3D printed lenses can be used for precise surgery Tuesday, 25 October 2016

Technologists have 3D-printed a new kind of device that can utilise high-pressure ultrasound to move, manipulate or destroy objects at cell-level sizes

These 3D printed devices provide unprecedented control of photoacoustic waves, which are generated by lasers. They can be used to manipulate or destroy particles, drops or biological tissue, making for applications in precise surgery, analysing the properties of materials, and for scientific research in the lab, such as in the field of microfluidics.

Ultrasound, or high-frequency acoustic waves, can be used not just for pre-natal imaging, but also to destroy cancer cells. Ultrasound can be fired into materials to test their properties.

According to Claus-Dieter Ohl at the Nanyang Technological University in Singapore, the advantage of acoustics is that it is non-invasive.

"We have much better control of the photoacoustic wave, and the wave can be even designed such that it serves the purpose of a mechanical actuator," he explained. "It allows you to use acoustics for new applications.

Currently, laser-generated focused ultrasound transducers work by converting laser pulses into vibrations. Within the transducer, a glass surface, coated with a thin film of carbon nanotubes, acts like a lens. The laser pulses hit the glass surface, causing the nanotube coating to expand rapidly, generating the vibrations needed to produce high-frequency and high-pressure acoustic waves.

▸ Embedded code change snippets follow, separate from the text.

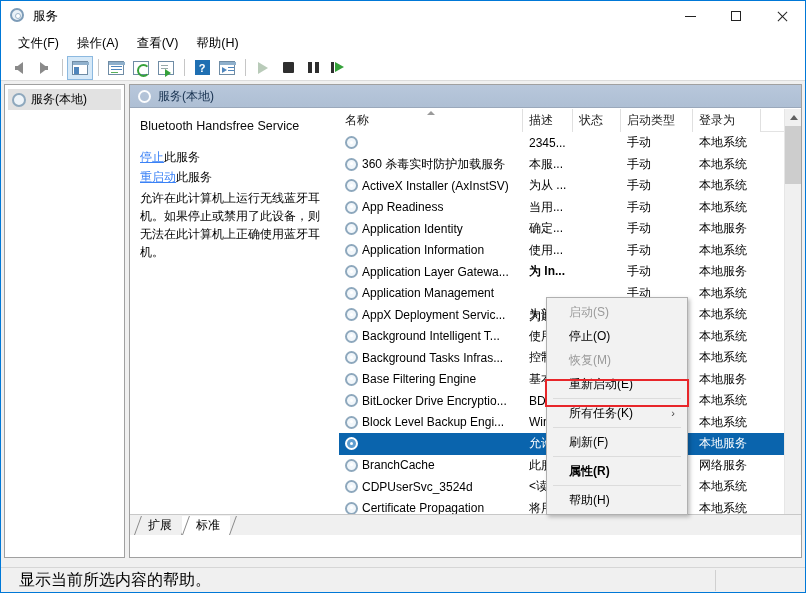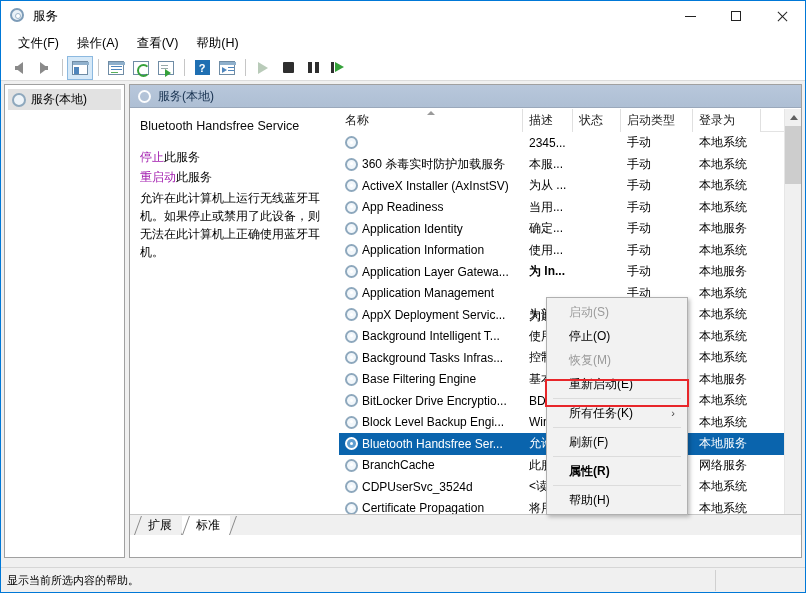--- a/index.html
+++ b/index.html
@@ -163,21 +163,21 @@
   
   .detail {
     position:absolute; left:0; top:0; width:208px; height:100%;
     background:#ffffff; padding:10px 10px 0 10px;
     border-right:1px solid #ffffff;
   }
   .detail-title { font-size:12.5px; font-weight:normal; color:#0b0b0b; margin-bottom:16px; }
   .detail-link {
     font-size:12px; color:#000; margin-bottom:4px; line-height:16px;
   }
-  .detail-link a { color:#a21caf; cursor:pointer; }
+  .detail-link a { color:#3b82f6; text-decoration:underline; cursor:pointer; }
   .detail-desc-label { font-size:12px; color:#000; margin-top:30px; }
   .detail-desc { font-size:12px; color:#000; line-height:18px; margin-top:1px; }
 
   
   .listview {
     position:absolute; left:209px; top:0; right:0; bottom:0;
     background:#ffffff;
     overflow:hidden;
   }
   .lv-headrow {
@@ -243,21 +243,21 @@
     border-right:1px solid #8a8a8a; transform:skewX(-20deg); transform-origin: bottom right;
   }
   .tab.active { background:#ffffff; }
 
   
   .statusbar {
     position:absolute; left:0; bottom:0; width:804px; height:25px;
     background:#f0f0f0; border-top:1px solid #d6d6d6;
     display:flex; align-items:center;
   }
-  .status-text { font-size:11px; color:#000; padding-left:6px; }
+  .status-text { font-size:16px; color:#000; padding-left:18px; }
   .status-sep { position:absolute; left:714px; top:2px; width:1px; height:21px; background:#d0d0d0; }
 
   
   .ctxmenu {
     position:absolute; left:545px; top:216px; width:142px;
     background:#f2f2f2; border:1px solid #b0b0b0;
     box-shadow:2px 2px 4px rgba(0,0,0,.25);
     padding:2px 4px; z-index:50;
   }
   .ctx-item {
@@ -549,21 +549,20 @@
                   <span>Block Level Backup Engi...</span>
                 </div>
                 <div class="lv-cell" style="width: 50px;">Windo...</div>
                 <div class="lv-cell" style="width: 48px;"></div>
                 <div class="lv-cell" style="width: 72px;">手动</div>
                 <div class="lv-cell" style="width: 68px;">本地系统</div>
               </div>
               <div class="lv-row selected">
                 <div class="lv-cell cell-name" style="width: 184px;">
                   <span class="svc-gear"></span>
-                  <span>Bluetooth Handsfree Ser...</span>
                 </div>
                 <div class="lv-cell" style="width: 50px;">允许...</div>
                 <div class="lv-cell" style="width: 48px;">正在...</div>
                 <div class="lv-cell" style="width: 72px;">手动(触发...</div>
                 <div class="lv-cell" style="width: 68px;">本地服务</div>
               </div>
               <div class="lv-row">
                 <div class="lv-cell cell-name" style="width: 184px;">
                   <span class="svc-gear"></span>
                   <span>BranchCache</span>

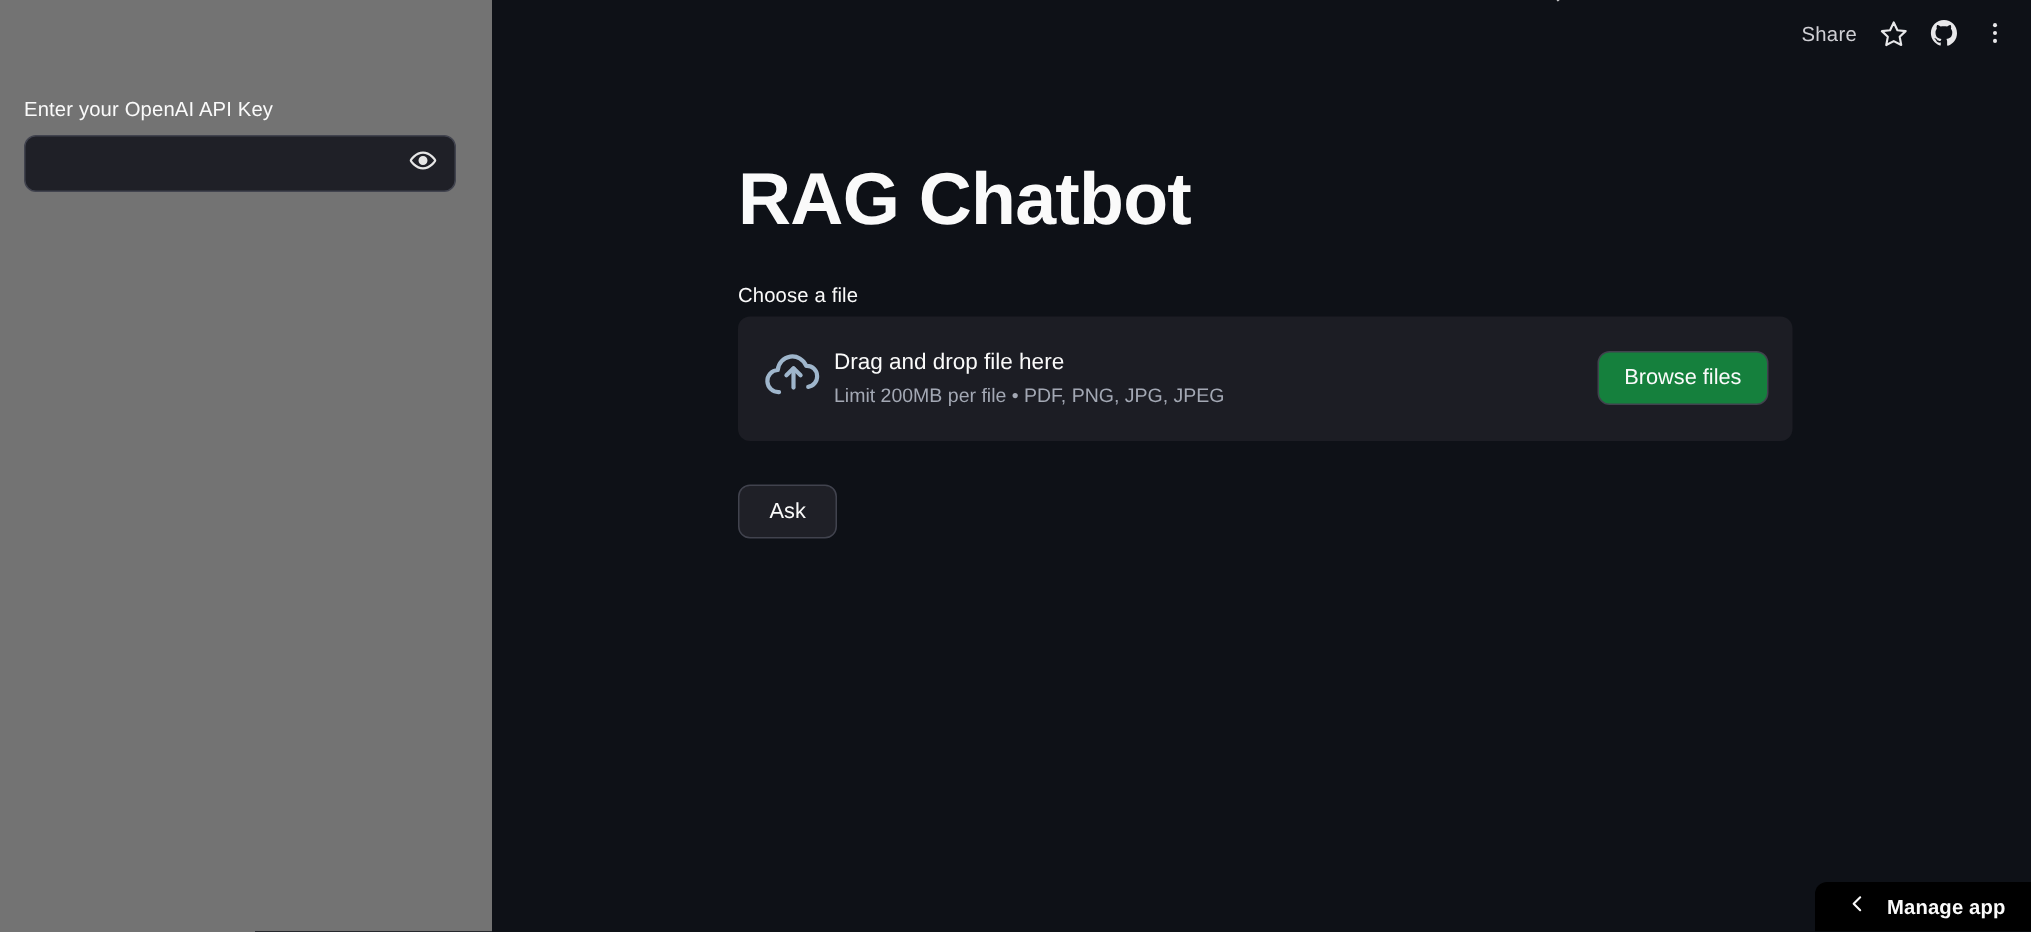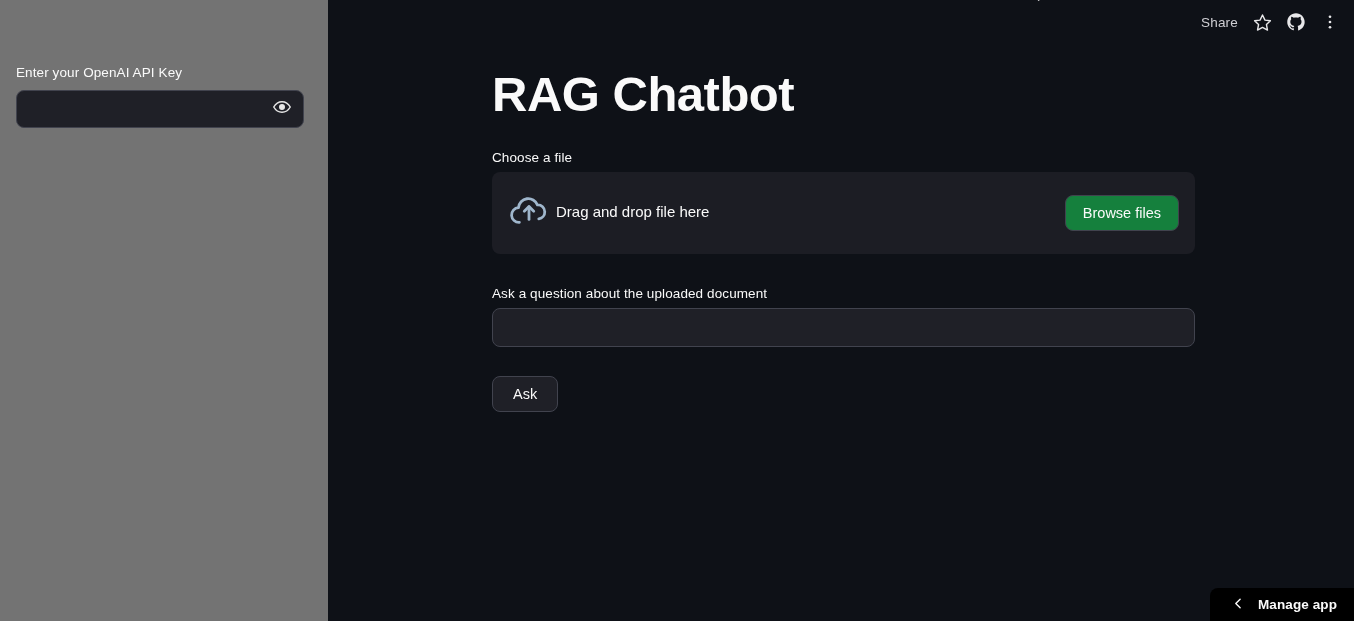--- a/index.html
+++ b/index.html
@@ -113,21 +113,21 @@
     position: absolute;
     left: 328px;
     top: 0;
     width: 1026px;
     height: 621px;
     overflow: hidden;
   }
 
   .main-inner {
     padding-left: 164px;
-    padding-top: 65px;
+    padding-top: 104px;
     width: 868px;
   }
 
   .app-title {
     font-size: 49px;
     font-weight: bold;
     letter-spacing: -0.5px;
     color: #fafafa;
     line-height: 1.2;
     margin-bottom: 26px;
@@ -288,28 +288,25 @@
     <div class="uploader">
       <span>
         <svg width="42" height="42" viewBox="0 0 24 24" fill="none" stroke="#9fb6cc" stroke-width="1.6" stroke-linecap="round" stroke-linejoin="round">
           <path d="M6.5 18.5A4.2 4.2 0 0 1 6 10.1a5.6 5.6 0 0 1 10.8-1.6A3.9 3.9 0 0 1 21 12.4a4 4 0 0 1-3.4 4.1"></path>
           <path d="M12 16.8V9.6"></path>
           <path d="M9.3 12.1 12 9.4l2.7 2.7"></path>
         </svg>
       </span>
       <div class="uploader-texts">
         <div class="uploader-main">Drag and drop file here</div>
+        <div class="uploader-sub">Limit 200MB per file • PDF, PNG, JPG, JPEG</div>
       </div>
       <button class="browse-btn">Browse files</button>
     </div>
 
-    <div class="question-block">
-      <div class="widget-label">Ask a question about the uploaded document</div>
-      <input class="text-input" type="text" placeholder="" style="">
-    </div>
 
     <button class="ask-btn">Ask</button>
   </div>
 </div>
 
 <div class="manage-app">
   <span>
     <svg width="13" height="13" viewBox="0 0 24 24" fill="none" stroke="#fafafa" stroke-width="2.6" stroke-linecap="round" stroke-linejoin="round">
       <polyline points="15,4 7,12 15,20"></polyline>
     </svg>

However, because the substrate material is glass, it is limited to planar, cylindrical or spherical shapes, because more complicated shapes are difficult and expensive to make out of glass.

This meant that these ultrasound transducers can only produce basic types of acoustic waves: planar waves, which focus to a single point, much like how a magnifying glass focuses light waves.

By creating more complicated lenses for their transducer, the researchers are able to generate acoustic waves of any shape. They are able to focus the waves at multiple points at the same time, or they can control the phase of the waves, focusing them on different points at various times, on demand.

The team created their transducer lens by using 3D printers to create the lens out of clear liquid resin. They developed a new method to coat the clear resin by by painting layers of polymer and carbon nanotubes at room temperature.

While the team did consider conventional coating methods like vapour deposition, the high temperatures required by such processes would have melted the cured resin.

In their tests, the scientists found their proof-of-concept transducer generates a planar and focused wave at the same time, and it performed as well as a glass one. About two square centimeters in size, it costs only about two dollars to print.

Because this approach is not just cost-effective, but also offers highly precise focus (down to hundreds of microns), it opens up applications in material analysis and surgery. This device could help doctors better attack tumors. Eye surgeons could use the focused ultrasound waves to conduct precise cataract surgery, while biomedical researchers can use acoustic waves to measure the elastic properties of cells in a petri dish, seeing how they respond to forces.

The ability to focus waves at different points and times allows the device to exert shear forces, in order to sort, isolate and manipulate, even destroy droplets, particles, or biological cells. It could be used to improve control over liquids in microfluidic applications, and also used to make actuators.